Made in Colorado 2016: Mike "Lefty" McGuckian

He's actually right-handed

Eric Peterson //March 17, 2016//

Made in Colorado 2016: Mike "Lefty" McGuckian

He's actually right-handed

Eric Peterson //March 17, 2016//

Mike “Lefty” McGuckian

manufacturing manager

Trine Aerospace & Defense, Colorado Springs

McGuckian, 55, earned the nickname “Lefty” when he started working in the shop at a California aerospace museum with three other Mikes in 1982. Even though he’s right-handed, the name stuck.

After studying aerospace engineering and earning a pilot’s license, McGuckian restored vintage aircraft for museums and collectors for more than 30 years.

“I fell in love with working on old airplanes,” he says. His portfolio includes remade Spitfires, Corsairs, P-38s, and other World War II-era planes, often working from wrecks. “A lot of times, we were reverse engineering stuff.”

One cool example: A P-38 wing featured rivets in channels, requiring McGuckian and company to make an electromagnetic riveting gun that had been out of production for decades.

McGuckian relocated to Colorado in 2006 to run Westpac Restoration’s sheet-metal shop before joining Trine in 2013. “They wanted to bring manufacturing in-house,” he says of the move, and his background in machining and fabrication was a perfect fit for Trine’s focus on modified aircraft for military missions and other applications.

Prototypes are another company forte. “If you can make it by hand, it’s both more efficient and less expensive to do it that way,” McGuckian explains.

“I really like projects that are challenging,” he adds. “It’s never the same job over and over. You have to work through problems and figure out how to make the part.”

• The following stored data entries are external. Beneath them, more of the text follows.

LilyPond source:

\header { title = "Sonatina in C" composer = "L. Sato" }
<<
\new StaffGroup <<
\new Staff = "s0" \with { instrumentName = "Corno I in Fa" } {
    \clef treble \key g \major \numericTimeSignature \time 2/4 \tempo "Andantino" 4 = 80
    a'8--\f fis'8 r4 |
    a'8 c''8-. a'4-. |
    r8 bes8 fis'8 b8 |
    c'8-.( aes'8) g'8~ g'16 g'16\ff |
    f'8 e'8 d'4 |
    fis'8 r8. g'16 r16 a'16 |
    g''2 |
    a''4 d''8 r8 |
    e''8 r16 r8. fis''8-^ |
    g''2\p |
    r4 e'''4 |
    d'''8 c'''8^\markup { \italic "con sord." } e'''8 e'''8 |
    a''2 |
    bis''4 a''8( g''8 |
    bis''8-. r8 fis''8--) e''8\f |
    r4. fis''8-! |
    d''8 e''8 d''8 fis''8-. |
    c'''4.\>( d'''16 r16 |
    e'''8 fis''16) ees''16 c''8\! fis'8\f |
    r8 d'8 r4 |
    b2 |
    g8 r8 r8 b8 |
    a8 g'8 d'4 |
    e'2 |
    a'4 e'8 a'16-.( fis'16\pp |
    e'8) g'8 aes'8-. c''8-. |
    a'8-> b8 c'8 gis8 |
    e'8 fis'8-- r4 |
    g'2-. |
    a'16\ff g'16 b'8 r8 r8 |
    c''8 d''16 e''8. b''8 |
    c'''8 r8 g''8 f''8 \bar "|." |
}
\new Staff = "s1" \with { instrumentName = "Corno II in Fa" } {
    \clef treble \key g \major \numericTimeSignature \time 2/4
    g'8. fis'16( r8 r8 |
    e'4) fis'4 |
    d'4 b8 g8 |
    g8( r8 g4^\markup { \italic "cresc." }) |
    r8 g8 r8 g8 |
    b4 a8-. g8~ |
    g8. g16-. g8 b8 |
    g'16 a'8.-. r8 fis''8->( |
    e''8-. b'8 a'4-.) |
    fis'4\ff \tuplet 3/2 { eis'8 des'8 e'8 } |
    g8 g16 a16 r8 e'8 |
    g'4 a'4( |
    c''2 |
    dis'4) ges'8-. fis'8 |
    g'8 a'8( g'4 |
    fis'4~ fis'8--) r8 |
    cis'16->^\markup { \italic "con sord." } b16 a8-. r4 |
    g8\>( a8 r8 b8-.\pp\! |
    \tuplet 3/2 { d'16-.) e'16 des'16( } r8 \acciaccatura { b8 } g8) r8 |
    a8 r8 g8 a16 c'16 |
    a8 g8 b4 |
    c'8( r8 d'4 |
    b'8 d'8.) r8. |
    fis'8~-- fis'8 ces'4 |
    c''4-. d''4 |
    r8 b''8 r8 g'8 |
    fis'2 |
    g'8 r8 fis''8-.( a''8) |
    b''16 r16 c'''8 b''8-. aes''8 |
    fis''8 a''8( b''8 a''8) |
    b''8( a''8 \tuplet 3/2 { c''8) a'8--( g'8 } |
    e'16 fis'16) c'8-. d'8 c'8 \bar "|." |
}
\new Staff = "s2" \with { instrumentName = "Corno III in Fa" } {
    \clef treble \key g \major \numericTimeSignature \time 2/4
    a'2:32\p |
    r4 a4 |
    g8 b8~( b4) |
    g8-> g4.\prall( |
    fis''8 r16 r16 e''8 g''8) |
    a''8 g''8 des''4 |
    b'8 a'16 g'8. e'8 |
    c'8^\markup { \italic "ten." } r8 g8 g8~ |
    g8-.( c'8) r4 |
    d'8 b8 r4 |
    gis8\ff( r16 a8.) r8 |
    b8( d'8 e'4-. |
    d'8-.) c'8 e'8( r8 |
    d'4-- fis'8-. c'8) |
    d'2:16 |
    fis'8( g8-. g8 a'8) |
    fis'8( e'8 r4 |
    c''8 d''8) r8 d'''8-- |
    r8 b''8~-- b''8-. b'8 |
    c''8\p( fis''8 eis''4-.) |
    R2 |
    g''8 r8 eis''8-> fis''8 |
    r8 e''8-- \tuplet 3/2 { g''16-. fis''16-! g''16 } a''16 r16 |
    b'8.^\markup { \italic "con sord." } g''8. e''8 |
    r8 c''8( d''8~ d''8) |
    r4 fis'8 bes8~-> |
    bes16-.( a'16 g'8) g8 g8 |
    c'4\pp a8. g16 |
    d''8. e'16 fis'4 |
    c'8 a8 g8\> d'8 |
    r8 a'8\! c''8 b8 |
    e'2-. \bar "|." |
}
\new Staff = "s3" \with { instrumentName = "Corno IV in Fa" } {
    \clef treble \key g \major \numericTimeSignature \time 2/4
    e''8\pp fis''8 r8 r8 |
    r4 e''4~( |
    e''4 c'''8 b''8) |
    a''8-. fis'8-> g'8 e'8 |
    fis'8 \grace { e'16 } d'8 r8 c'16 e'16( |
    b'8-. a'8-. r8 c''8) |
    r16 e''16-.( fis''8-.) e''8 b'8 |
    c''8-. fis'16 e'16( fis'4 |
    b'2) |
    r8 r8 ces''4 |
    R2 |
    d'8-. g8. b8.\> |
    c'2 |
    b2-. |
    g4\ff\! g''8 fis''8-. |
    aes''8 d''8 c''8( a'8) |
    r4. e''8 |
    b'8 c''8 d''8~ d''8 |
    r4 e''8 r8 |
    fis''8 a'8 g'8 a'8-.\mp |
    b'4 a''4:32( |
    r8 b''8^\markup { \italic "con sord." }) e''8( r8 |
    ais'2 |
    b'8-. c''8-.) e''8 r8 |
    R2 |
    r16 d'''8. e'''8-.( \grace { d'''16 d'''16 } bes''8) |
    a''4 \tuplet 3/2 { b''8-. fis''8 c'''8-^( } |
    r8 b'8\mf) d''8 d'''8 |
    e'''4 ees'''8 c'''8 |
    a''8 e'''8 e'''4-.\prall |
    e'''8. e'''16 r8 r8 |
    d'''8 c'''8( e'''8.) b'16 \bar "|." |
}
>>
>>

That means that McGuckian and his production crew have to be jacks-of-all-trades. “There’s a whole range of different disciplines,” he says. “I’ve been very fortunate at Trine to find some good people.”

The skill set spans handcrafting to programming. McGuckian’s advice to aspiring aerospace machinists? “Learn how to program CNC and you can make a pretty good living,” he advises. “There’s a big demand for CNC programmers and CNC machinists.”

At Trine, it’s all about coordination. “There are always crazy schedules to get stuff out the door,” McGuckian says. “We work hand-in-hand with engineering. Sometimes engineering comes up with a part you can’t even make. We try to design them for manufacturability.”